Sure. So, if we take 19 as kind of the reference level for by-product values, I think, we ran about roughly $0.25 spread at that time. Last year, it was horrible is the use of word, describes it with benzene and toluene prices, very depressed given the upsets in the market there. And we saw recovery heading into the end of the year on benzene pricing, but at the same time, of course, after gasoline started running. So, we got back up to kind of positive spreads at the end of the year for co-products for – excuse me, for byproducts, which frankly, with all the disruptions going on along the Gulf Coast right now, it's hard to take a data point today and suggest that's where the market is headed, but benzine has kind of blown out in the current month, I think, it closed at settled from March at 248, I think.
It closed at 250.
Yes, close to 250 which would get us back to those 2019 levels. But I can't tell you that's going to be sustainable. I think there's just so many disruptions on the supply and the demand side right now with all these assets out. I read a headline this week that styrene in Europe sold for historical record price. We saw a historical record price for propylene a week ago at a $1.24 a pound, which is just completely unprecedented. So, you've got a lot of imbalances right now. And I think we need to let – frankly, I think, we need to let March kind of run out and get all these other assets back up and running and see where the market shakes out in early second quarter.

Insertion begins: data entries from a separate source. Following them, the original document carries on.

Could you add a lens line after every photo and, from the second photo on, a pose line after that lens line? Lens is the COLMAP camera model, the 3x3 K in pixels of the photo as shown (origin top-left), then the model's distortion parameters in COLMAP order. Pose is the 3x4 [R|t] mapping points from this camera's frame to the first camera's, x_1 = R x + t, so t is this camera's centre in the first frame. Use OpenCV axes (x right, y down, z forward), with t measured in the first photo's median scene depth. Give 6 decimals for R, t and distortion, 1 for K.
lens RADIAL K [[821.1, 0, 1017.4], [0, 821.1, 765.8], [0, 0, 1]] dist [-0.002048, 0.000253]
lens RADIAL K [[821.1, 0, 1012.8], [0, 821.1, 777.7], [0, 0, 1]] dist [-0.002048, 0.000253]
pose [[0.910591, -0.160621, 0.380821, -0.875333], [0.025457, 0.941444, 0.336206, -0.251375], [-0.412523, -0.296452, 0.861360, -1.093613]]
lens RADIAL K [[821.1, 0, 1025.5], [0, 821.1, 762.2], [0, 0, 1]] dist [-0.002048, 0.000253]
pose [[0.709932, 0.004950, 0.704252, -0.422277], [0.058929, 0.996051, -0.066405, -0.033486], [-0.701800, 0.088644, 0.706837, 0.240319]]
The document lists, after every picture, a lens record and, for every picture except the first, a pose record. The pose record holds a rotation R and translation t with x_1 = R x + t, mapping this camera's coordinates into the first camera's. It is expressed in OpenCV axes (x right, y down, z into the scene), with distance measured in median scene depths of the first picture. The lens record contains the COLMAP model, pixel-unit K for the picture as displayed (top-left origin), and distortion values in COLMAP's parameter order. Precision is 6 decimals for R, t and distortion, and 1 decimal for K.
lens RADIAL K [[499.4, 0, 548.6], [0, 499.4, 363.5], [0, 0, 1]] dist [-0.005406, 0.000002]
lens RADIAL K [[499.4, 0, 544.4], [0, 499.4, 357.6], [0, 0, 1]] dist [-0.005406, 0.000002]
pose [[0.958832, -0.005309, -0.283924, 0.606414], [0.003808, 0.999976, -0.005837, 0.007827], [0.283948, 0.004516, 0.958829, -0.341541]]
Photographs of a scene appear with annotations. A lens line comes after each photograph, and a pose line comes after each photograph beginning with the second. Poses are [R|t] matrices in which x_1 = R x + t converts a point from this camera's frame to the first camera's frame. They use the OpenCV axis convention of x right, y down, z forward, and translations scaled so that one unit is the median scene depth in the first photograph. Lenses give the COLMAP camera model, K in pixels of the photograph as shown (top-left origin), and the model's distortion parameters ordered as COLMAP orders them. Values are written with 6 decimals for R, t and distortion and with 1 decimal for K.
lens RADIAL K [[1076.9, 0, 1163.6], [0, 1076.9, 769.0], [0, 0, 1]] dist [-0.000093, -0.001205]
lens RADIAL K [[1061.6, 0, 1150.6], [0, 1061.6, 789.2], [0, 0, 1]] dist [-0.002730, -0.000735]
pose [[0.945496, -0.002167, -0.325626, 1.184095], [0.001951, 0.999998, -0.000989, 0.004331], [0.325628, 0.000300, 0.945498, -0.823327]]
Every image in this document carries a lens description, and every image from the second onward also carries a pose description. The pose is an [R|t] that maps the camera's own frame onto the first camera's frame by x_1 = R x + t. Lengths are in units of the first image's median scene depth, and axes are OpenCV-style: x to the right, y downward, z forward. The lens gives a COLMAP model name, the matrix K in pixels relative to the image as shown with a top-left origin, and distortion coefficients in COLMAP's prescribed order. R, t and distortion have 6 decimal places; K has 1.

I think it's going to be better it's certainly going to be better, I'm very confident, much better than 2019, excuse me, 2020. But exactly what that level is going to be, I think, we need to let things settle down to see.
Okay, cool. Thank you very much.
Thank you. At this time, I am showing no further questions, I would like to turn the call back over to Pat Quarles for closing remarks.
Thank you. And thanks for those questions and interest in Trecora. I want to reiterate what an important time this is for our company and how excited we are to be executing on our growth plans. 2020 was a transformational year for our company on many fronts. And we look forward to sustaining that momentum in 2021 and beyond.
I always like to end with a thank you to our team. While the impacts from the winter storm in February are going to be expensive, they actually have been much broader than just business impacts. Almost everyone in our company had some dislocation or damage to their home. And despite this, we came together to safely repair the damage at our facilities and meet the needs of our customers. It's just another demonstration of the dedication our people have. And I thank them for that. Thank you again for your participation,
Ladies and gentlemen, this concludes today's conference call. Thank you for participating. You may now disconnect.